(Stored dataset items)
□ □ □ □

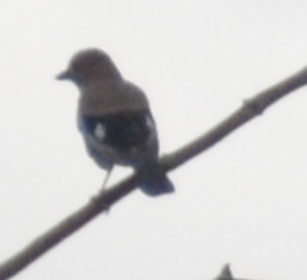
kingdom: Animalia
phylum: Chordata
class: Aves
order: Passeriformes
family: Corvidae
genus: Garrulus
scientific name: Garrulus glandarius
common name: Eurasian jay
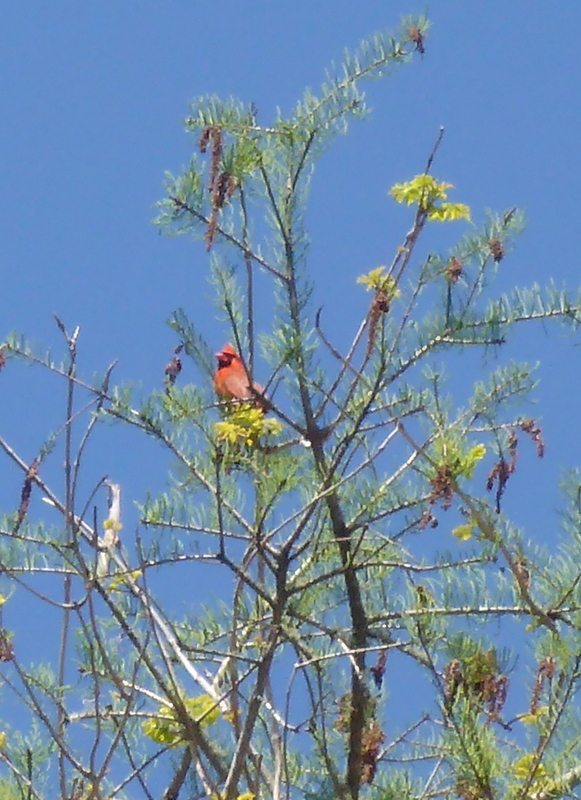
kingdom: Animalia
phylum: Chordata
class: Aves
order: Passeriformes
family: Cardinalidae
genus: Cardinalis
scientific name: Cardinalis cardinalis
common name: Northern cardinal
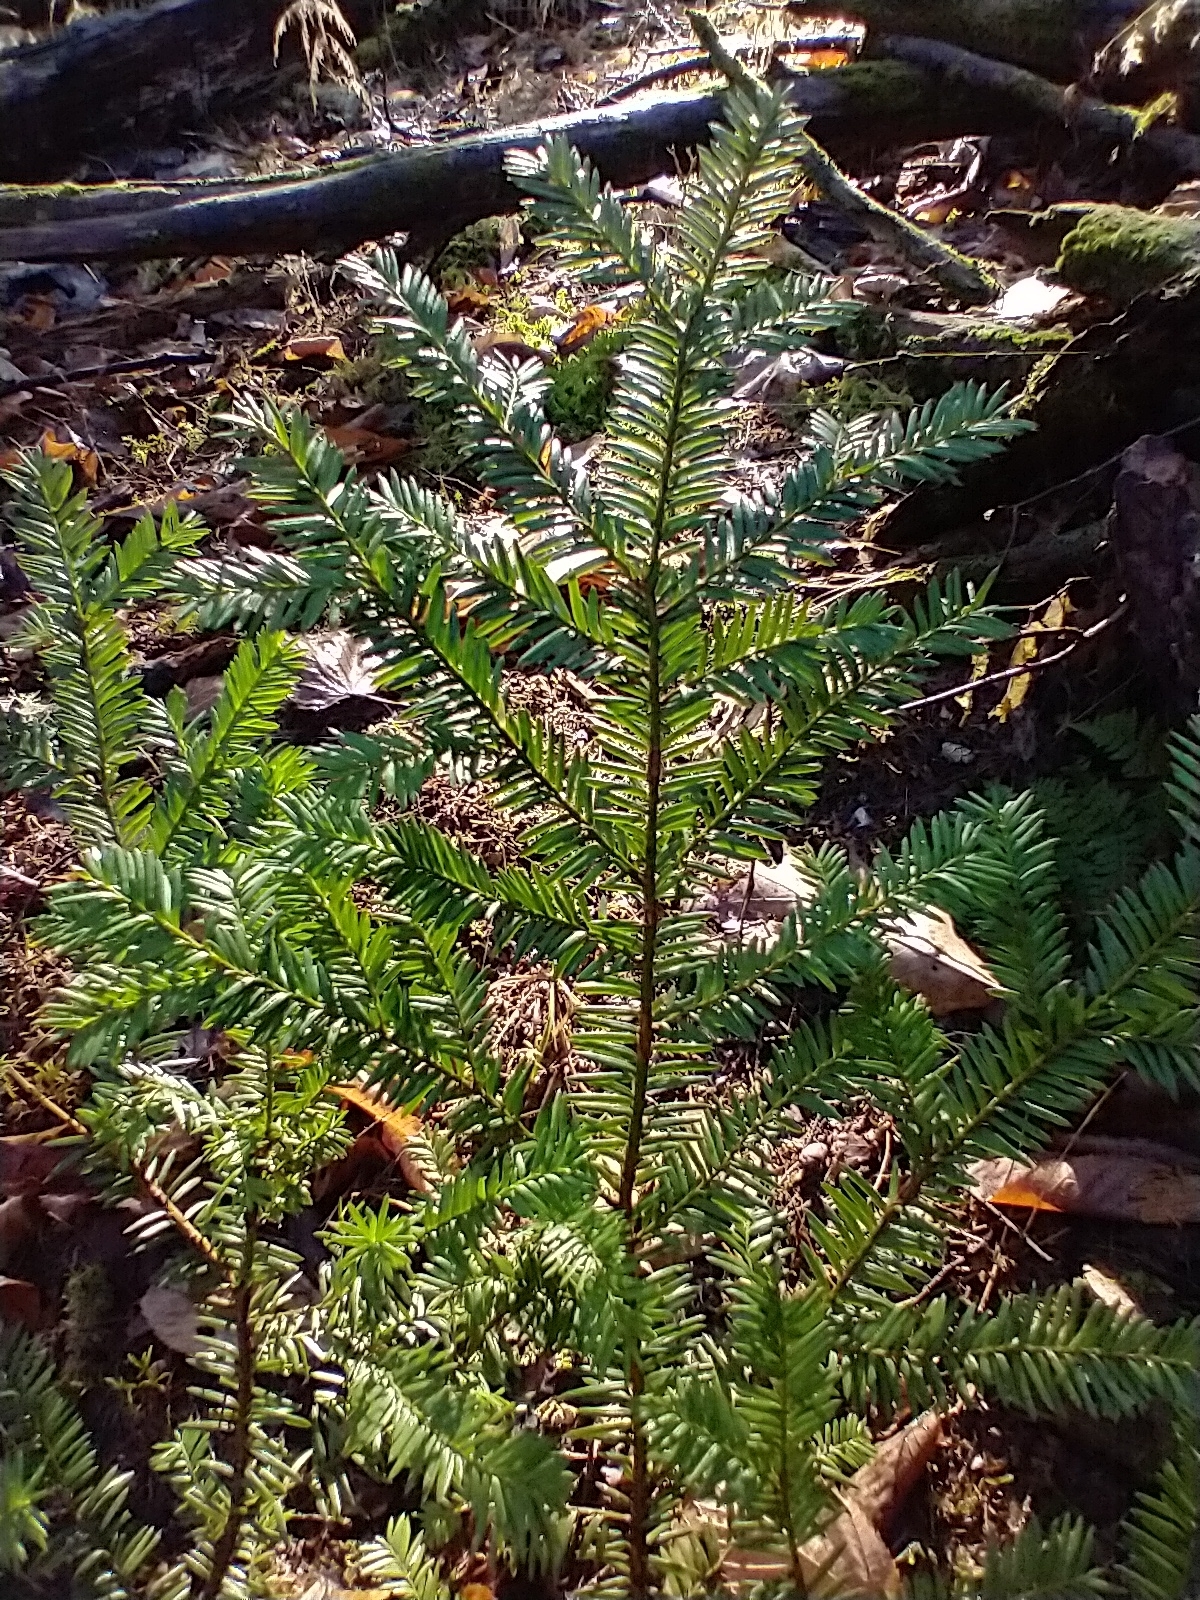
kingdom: Plantae
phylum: Tracheophyta
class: Pinopsida
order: Pinales
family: Taxaceae
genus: Taxus
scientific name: Taxus canadensis
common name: American yew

□ □ □ □

▶ **SET TASK**: Convert every line of the material above into a Markdown table with the columns "Row" and "Entry," where "Row" gives a sequential number and "Entry" holds the line itself, omitting any blank lines. Leave the pictures out of the answer.

▶ **EXERCISE ANSWER**:
| Row | Entry |
|---|---|
| 1 | kingdom: Animalia |
| 2 | phylum: Chordata |
| 3 | class: Aves |
| 4 | order: Passeriformes |
| 5 | family: Corvidae |
| 6 | genus: Garrulus |
| 7 | scientific name: Garrulus glandarius |
| 8 | common name: Eurasian jay |
| 9 | kingdom: Animalia |
| 10 | phylum: Chordata |
| 11 | class: Aves |
| 12 | order: Passeriformes |
| 13 | family: Cardinalidae |
| 14 | genus: Cardinalis |
| 15 | scientific name: Cardinalis cardinalis |
| 16 | common name: Northern cardinal |
| 17 | kingdom: Plantae |
| 18 | phylum: Tracheophyta |
| 19 | class: Pinopsida |
| 20 | order: Pinales |
| 21 | family: Taxaceae |
| 22 | genus: Taxus |
| 23 | scientific name: Taxus canadensis |
| 24 | common name: American yew |